Photographed by Turkina Faso.
The period of female adolescence is particularly interesting to Faso, as she watches her sister grow up in the same place she grew up, and compares their experiences. "I’m really interested in the transition and transformation between girlhood and womanhood – that uneasy phase where you’re no longer a child but not yet an adult, and you’ve got whole universes swimming about in your mind as you look towards the future. Everything changes, your body changes, but you’ve still got doubts and dreams you haven’t worked through yet," she says. "I feel really privileged to have been able to capture some of that experience in Alice as she’s grown."
Photographed by Turkina Faso.
When asked to pick out her favourite picture, Faso points to this one. "This is Alice in the blue water of our local swimming pool.
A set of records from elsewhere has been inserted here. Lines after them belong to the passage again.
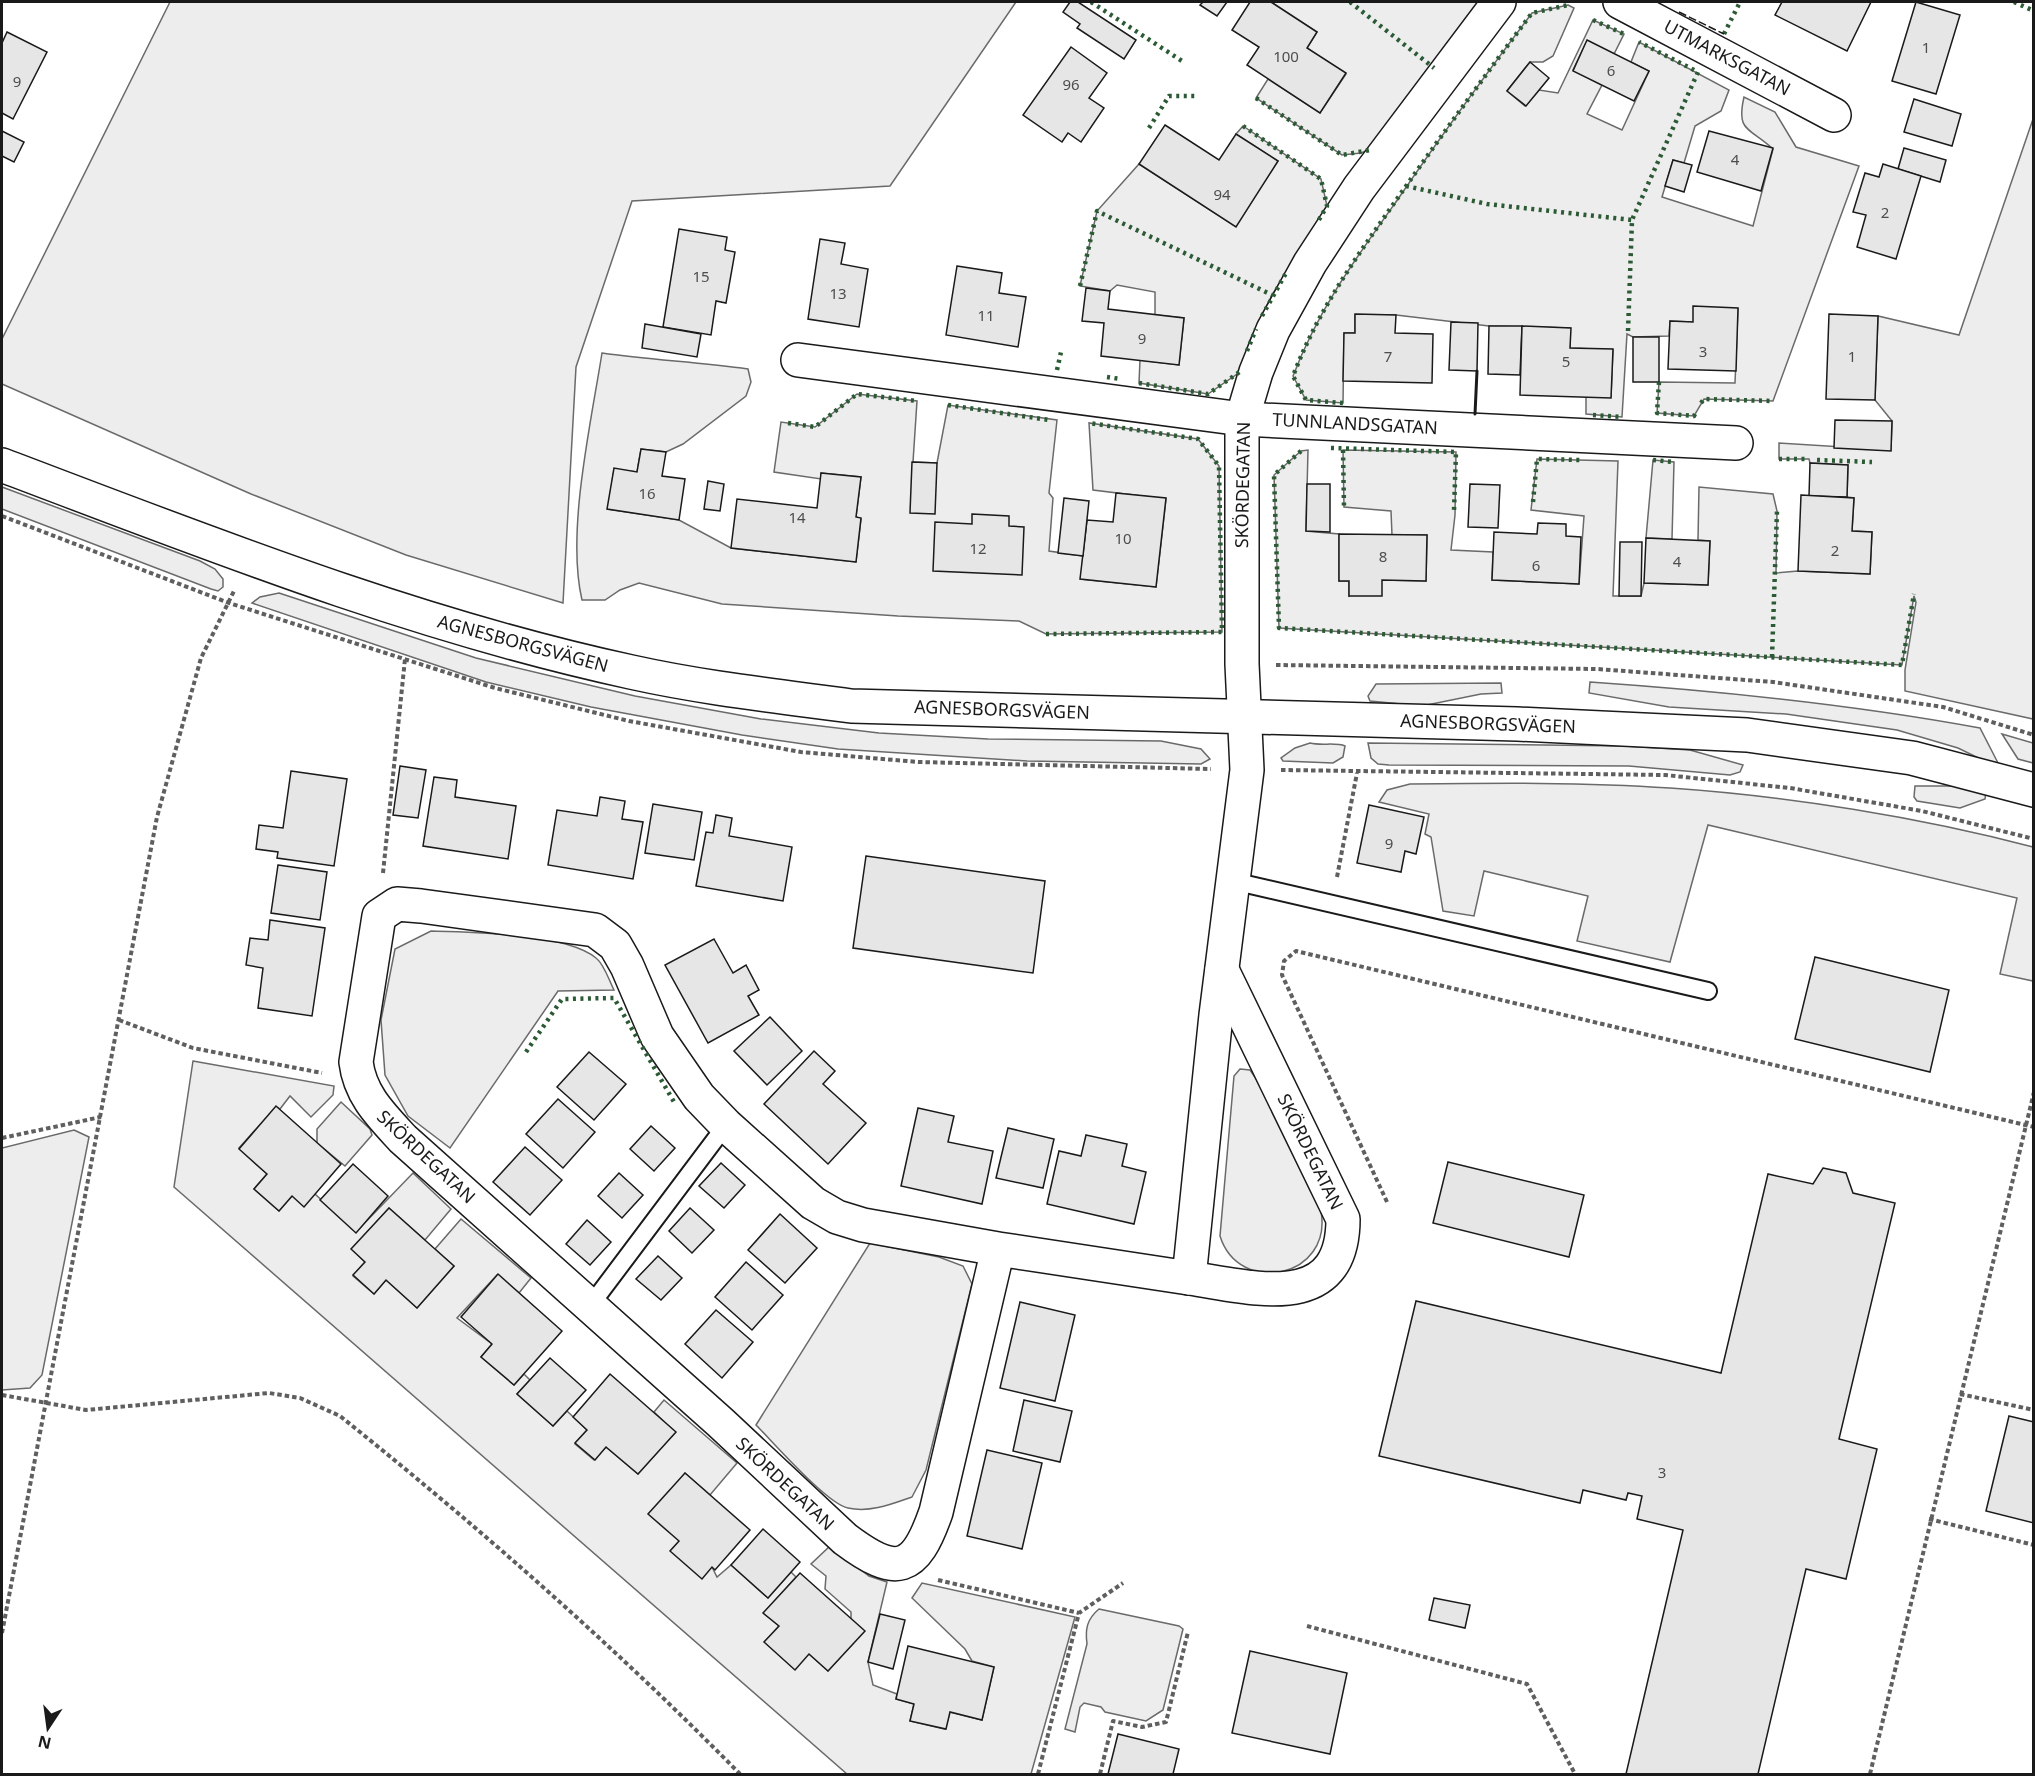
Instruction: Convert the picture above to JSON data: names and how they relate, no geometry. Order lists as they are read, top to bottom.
{
  "streets": {
    "street": [
      "UTMARKSGATAN",
      "TUNNLANDSGATAN",
      "SKÖRDEGATAN",
      "AGNESBORGSVÄGEN"
    ]
  },
  "crossings": [
    ["TUNNLANDSGATAN", "SKÖRDEGATAN"],
    ["SKÖRDEGATAN", "AGNESBORGSVÄGEN"]
  ],
  "house_numbers": [
    "1",
    "100",
    "6",
    "9",
    "96",
    "4",
    "94",
    "2",
    "15",
    "13",
    "11",
    "9",
    "3",
    "7",
    "1",
    "5",
    "16",
    "14",
    "10",
    "12",
    "2",
    "8",
    "4",
    "6",
    "9",
    "3"
  ],
  "north": "bottom"
}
Both of us spent so much time here in our childhoods, and each of us has floods of memories of happy family times spent there, so it’s a really special place." Alice’s face is lit up in almost cinematic style as the water glistens around her. It’s another one of those images that seems to tell a whole story.
Photographed by Turkina Faso.
It is now well over 10 years since Faso has been taking pictures of her sister, and she credits it with bringing them closer together in ways she doesn’t think would have been possible otherwise. "This has been like our friendship tool throughout the years as we’ve both changed – it’s held us together." Faso can’t see her collaboration with her sister stopping any time soon and says they still shoot together almost every month. Each time they get back together – now both young women – they still run through the landscapes they grew up in at different times, talking ideas for pictures and playing together in front of, and behind, the lens.